The three men, real life characters all, are thrown together in a fictional love quadrangle with the beautiful Garance and her (fictional) patron Count (Louis Salou), each in love with her in their own, somewhat imperfect ways. Garance loves only one but lives practically. She is up front and honest, plays no games and makes no apologies for the way she lives her life and Arletty moves through the film—through her world—with a grace and assurance that commands the attention of all men.
This tragic romance is about the love of art and theater as much as human love. Forget that it is three hours long; every moment bursts with love and passion, and the amazing Boulevard du Crime recreation bustles with the activity of street performers and pickpockets, con-men and cops, prostitutes and rubberneckers. I don’t know that there is a comparable film with as many dense, full-developed, lovingly complicated characters, brought to life with such commitment by the performers. These are characters within characters, public personae adopted by artists as part of their identity. From the opening curtain, it is about the love of theater and the theater of love. As in a play, everyone make their entrances and exits with perfect timing. The script, by longtime Carné collaborator Jacques Prévert, is literate and witty, filled with delicious character contradictions and twists, and Carné plays with the theater of life throughout the film. It’s no coincidence that the dramatic revelation of a secret affair comes with the opening of curtains to reveal an intimate act to an audience.
The stage performers talk of “the gods,” which refers both to the upper balconies of the theater, the highest, farthest seats from the stage where the poorest patrons can afford seats, and to the lowly people themselves. It is these common folk that both Baptiste and Lemaît most respect, for their response is direct and pure. They crown theater stars. In many ways Children of Paradise plays to the gods.

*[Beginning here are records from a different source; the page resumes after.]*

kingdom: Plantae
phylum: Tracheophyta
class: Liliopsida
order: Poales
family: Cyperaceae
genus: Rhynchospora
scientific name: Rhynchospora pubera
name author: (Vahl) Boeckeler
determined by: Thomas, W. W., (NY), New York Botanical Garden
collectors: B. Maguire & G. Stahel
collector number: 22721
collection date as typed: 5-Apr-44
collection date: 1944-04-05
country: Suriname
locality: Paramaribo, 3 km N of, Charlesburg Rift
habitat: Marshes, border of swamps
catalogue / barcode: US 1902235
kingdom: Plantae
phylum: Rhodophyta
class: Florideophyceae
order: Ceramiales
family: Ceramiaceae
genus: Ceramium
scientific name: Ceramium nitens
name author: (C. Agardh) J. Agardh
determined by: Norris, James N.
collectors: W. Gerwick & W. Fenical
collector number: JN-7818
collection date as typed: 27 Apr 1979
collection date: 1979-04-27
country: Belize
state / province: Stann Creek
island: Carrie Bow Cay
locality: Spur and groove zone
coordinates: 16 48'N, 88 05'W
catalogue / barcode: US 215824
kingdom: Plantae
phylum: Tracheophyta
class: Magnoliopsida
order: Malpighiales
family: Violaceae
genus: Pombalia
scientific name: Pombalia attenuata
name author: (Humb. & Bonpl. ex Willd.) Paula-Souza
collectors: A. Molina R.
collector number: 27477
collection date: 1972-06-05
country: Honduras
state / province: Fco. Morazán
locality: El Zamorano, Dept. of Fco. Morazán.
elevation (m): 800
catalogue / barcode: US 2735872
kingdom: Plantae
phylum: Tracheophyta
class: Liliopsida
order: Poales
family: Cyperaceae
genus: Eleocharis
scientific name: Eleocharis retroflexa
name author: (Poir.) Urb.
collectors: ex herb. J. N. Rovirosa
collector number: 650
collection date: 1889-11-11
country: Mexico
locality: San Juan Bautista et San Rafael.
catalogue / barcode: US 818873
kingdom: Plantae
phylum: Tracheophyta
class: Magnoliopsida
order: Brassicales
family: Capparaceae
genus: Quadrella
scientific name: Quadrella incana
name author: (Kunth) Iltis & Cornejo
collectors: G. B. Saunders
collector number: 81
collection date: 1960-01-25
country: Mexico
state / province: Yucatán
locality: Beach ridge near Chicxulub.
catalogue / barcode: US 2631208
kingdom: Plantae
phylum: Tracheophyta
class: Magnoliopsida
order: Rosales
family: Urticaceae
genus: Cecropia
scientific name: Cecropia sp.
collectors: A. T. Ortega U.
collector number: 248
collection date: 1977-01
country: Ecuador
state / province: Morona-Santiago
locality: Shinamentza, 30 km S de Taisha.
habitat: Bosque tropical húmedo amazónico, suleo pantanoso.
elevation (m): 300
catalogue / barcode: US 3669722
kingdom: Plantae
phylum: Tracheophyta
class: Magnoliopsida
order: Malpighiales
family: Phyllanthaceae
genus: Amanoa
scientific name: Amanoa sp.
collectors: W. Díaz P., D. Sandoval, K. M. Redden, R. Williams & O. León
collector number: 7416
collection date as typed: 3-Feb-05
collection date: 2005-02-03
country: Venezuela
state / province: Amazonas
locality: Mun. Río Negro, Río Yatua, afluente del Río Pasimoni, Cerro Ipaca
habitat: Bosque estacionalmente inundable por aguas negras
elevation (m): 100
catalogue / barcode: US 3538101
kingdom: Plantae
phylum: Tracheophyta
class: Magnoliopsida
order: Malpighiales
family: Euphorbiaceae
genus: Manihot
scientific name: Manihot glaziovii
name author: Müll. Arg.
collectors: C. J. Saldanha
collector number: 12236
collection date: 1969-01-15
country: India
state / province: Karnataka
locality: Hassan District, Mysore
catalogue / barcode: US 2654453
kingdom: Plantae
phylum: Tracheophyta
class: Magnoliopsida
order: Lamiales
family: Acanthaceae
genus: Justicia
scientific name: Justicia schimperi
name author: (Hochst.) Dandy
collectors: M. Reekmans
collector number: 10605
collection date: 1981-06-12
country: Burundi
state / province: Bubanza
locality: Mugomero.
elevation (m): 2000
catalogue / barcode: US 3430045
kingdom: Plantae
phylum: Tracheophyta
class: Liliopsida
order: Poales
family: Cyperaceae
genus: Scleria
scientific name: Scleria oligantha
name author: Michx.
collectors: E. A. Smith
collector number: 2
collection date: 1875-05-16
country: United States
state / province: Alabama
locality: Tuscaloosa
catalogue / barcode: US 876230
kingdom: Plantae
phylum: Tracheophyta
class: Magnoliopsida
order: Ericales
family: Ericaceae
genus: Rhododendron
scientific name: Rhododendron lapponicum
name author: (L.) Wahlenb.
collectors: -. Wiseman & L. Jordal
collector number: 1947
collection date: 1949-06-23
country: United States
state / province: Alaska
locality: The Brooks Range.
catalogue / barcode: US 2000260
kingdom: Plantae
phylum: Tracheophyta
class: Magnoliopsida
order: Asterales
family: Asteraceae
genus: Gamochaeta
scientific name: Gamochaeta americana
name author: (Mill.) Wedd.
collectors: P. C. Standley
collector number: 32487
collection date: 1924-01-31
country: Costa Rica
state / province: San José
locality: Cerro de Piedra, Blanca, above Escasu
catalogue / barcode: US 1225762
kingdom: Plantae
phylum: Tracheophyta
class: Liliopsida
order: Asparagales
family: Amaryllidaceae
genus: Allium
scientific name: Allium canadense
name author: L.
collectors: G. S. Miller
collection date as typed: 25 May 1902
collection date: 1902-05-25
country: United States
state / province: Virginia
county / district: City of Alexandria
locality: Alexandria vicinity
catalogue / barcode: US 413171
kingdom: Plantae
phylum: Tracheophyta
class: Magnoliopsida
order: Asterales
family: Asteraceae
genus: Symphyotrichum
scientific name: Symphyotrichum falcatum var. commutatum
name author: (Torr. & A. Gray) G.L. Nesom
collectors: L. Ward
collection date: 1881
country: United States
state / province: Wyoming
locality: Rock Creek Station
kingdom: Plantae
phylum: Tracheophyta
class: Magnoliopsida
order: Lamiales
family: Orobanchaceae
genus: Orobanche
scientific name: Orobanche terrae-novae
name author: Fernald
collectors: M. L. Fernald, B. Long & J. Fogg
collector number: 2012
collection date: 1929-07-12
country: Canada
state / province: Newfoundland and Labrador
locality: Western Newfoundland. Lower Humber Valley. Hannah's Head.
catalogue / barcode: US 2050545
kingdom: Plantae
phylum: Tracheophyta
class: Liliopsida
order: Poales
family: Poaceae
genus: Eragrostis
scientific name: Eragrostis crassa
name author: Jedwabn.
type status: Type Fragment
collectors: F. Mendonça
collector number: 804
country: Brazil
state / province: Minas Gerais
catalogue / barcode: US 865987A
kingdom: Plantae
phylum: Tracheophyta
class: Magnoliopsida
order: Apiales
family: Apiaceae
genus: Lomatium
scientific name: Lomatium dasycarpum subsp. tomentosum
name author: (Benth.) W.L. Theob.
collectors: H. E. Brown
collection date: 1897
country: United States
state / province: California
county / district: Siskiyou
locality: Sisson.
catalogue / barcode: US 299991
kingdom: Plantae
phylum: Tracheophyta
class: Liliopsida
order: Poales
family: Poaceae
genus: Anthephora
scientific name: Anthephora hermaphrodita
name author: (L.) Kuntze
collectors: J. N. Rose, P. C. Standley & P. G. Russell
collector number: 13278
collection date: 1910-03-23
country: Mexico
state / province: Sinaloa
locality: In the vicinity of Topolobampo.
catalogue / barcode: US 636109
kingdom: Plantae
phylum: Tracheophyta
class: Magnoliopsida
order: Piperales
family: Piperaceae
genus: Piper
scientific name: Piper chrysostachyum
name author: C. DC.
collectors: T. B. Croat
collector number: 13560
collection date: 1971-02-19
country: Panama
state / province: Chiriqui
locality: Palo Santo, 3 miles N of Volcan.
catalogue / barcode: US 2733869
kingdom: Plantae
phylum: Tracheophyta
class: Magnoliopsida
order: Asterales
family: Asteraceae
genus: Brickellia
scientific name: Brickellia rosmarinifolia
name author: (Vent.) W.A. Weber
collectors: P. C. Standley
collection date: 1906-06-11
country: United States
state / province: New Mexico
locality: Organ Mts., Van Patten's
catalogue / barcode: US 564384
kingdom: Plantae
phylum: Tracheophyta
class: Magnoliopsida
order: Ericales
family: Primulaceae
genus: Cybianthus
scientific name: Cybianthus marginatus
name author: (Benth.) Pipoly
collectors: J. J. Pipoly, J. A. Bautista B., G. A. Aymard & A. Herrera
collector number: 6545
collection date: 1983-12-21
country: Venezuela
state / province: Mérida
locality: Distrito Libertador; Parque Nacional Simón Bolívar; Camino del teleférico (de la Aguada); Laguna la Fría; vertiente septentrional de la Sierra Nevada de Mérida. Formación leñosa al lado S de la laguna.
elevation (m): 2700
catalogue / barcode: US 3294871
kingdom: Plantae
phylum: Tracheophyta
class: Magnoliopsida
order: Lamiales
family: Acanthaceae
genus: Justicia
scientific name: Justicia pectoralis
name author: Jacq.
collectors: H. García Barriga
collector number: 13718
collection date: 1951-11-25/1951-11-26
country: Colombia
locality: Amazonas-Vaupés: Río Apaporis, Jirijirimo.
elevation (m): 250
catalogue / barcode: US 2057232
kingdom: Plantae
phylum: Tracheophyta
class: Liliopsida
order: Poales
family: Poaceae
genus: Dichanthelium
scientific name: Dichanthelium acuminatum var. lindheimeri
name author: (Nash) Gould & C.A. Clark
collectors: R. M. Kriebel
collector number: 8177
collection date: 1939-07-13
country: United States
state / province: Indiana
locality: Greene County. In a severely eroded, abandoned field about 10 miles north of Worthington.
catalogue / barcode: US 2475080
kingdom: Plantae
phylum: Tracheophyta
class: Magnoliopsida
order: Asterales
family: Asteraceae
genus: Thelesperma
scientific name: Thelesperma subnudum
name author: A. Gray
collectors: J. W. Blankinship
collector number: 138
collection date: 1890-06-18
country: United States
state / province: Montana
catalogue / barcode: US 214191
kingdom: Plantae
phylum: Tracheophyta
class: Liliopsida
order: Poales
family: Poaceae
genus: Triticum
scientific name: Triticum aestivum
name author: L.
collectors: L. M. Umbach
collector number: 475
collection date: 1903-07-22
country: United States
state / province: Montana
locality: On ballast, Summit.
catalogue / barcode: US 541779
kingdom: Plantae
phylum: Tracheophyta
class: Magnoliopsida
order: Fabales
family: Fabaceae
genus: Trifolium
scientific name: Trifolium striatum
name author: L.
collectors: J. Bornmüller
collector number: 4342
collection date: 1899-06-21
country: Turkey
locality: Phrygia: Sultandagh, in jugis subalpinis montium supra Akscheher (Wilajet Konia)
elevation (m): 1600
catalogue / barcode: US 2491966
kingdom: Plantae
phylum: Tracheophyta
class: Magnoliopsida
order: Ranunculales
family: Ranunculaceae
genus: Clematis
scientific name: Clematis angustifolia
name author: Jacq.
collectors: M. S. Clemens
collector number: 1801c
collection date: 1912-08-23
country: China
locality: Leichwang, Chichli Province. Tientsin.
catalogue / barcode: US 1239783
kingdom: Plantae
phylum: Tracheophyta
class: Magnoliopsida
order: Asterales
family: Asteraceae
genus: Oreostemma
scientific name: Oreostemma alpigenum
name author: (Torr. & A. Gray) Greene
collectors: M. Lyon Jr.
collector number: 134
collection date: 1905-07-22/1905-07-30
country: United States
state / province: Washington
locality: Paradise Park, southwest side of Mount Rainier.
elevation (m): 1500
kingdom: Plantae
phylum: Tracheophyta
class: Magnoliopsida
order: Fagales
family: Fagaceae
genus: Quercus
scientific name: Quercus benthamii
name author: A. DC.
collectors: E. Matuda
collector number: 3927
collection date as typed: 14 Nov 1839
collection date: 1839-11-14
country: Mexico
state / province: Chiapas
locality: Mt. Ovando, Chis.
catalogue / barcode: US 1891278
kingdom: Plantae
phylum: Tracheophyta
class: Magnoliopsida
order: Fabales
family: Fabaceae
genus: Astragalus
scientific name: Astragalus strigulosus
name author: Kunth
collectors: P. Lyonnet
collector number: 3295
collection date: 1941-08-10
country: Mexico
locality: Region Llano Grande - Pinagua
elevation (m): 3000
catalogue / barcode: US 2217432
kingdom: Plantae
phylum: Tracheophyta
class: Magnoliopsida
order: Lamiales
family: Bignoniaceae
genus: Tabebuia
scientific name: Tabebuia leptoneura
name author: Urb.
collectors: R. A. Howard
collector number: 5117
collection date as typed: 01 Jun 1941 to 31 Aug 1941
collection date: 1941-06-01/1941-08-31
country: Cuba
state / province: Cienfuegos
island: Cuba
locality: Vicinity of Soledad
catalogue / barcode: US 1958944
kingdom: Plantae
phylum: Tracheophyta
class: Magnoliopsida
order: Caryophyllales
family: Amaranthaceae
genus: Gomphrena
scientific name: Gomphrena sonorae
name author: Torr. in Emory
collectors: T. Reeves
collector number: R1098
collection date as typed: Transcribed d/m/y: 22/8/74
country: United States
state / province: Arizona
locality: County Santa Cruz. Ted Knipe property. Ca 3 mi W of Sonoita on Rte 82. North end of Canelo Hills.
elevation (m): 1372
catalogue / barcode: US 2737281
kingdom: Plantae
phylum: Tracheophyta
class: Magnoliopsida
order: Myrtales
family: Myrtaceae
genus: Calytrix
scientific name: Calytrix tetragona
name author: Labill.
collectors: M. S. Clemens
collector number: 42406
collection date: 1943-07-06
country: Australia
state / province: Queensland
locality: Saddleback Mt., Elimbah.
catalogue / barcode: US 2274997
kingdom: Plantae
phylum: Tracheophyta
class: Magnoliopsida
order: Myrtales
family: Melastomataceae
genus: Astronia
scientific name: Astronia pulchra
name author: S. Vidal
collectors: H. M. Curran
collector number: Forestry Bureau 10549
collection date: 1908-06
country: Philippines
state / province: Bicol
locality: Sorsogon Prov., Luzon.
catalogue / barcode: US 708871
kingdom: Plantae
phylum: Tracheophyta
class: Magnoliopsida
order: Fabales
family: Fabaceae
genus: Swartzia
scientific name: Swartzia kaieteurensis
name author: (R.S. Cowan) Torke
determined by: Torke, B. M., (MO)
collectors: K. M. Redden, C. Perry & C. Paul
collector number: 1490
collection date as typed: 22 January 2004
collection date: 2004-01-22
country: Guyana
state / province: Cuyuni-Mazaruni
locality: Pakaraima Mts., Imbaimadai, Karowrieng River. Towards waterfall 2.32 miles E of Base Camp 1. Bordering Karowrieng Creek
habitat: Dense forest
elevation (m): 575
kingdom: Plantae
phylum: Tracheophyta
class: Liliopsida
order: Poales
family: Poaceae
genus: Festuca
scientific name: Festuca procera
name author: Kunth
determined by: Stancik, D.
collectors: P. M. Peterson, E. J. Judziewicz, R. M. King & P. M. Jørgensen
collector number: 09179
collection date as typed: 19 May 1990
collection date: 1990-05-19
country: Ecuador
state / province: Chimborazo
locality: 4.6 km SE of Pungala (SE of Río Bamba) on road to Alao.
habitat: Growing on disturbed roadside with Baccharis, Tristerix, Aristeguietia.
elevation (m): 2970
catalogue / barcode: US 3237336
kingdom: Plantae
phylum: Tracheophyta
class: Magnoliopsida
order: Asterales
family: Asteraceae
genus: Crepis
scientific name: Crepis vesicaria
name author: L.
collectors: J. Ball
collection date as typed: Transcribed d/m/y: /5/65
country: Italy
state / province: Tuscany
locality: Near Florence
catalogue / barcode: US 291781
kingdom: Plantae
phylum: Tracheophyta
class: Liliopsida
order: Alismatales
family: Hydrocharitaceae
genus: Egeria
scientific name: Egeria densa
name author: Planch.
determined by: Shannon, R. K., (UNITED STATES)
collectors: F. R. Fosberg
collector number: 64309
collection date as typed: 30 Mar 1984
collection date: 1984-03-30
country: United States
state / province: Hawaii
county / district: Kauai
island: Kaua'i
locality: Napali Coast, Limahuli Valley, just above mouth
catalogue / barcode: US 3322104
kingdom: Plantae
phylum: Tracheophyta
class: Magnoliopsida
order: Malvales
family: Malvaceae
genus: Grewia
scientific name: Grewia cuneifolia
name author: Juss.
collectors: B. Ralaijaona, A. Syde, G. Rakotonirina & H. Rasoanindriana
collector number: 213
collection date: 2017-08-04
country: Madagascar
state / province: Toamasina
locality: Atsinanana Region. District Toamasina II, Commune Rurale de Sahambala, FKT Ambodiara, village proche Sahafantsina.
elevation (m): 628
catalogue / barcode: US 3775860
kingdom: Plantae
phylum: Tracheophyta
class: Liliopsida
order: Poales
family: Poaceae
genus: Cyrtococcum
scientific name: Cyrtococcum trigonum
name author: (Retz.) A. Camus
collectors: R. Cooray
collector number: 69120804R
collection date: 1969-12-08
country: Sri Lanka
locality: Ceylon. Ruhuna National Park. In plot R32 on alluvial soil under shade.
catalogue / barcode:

Though today it is considered a French classic and a quintessential work of arthouse cinema, in its day it was a popular blockbuster, embraced and loved by high and low alike, and a soulful tribute to free France and the heart of art made, astoundingly, over the course of 18 months in the midst of the German occupation, and released in 1945, just two months after the Nazis were driven out. It was branded “The Gone With the Wind of France” in its American release, more for its popular success and historical subject matter and long running time (it runs over three hours and is broken into two separate parts with an intermission) than for sensibility. Children of Paradise is an epic, but it is an intimate drama set on a vast stage. It’s also love letter to the theater, to love lost, and to the panorama of 19th Century Paris.
Not rated, in French with English subtitles.
FilmStruck also presents many of the supplements of their Blu-ray and DVD release, including the documentaries “Once Upon a Time: Children of Paradise” and “The Birth of Children of Paradise,” a video essay, and an introduction by Terry Gilliam, plus a new hosted introduction by Alicia Malone.
Also on DVD and Blu-ray in deluxe Criterion editions and on SVOD through Amazon Video and other services. Availability may vary by service.
Children of Paradise (The Criterion Collection) [Blu-ray]
Children of Paradise (Criterion Collection) [DVD]
Criterion originally released Children of Paradise on DVD in 2002 but the film received an exhaustive restoration in France in 2011 and Criterion mastered its most recent DVD edition and the Blu-ray debut from this new restoration. Also new to this edition is the 2010 documentary “Once Upon a Time: Children of Paradise” on the making of the film, the 1967 German documentary “The Birth of Children of Paradise” (which features interviews with members of the cast and crew), and a visual essay on the film’s design by film writer Paul Ryan. Carried over from the earlier release is the commentary (Brian Stonehill on Part One, Charles Affron on Part Two) and a video introduction by Terry Gilliam (“There was a time when poetry and big budgets seem to go hand in hand, and we don’t allow that anymore”). Also features a booklet with an essay by film scholar Dudley Andrew and excerpts from a 1990 interview with director Marcel Carné.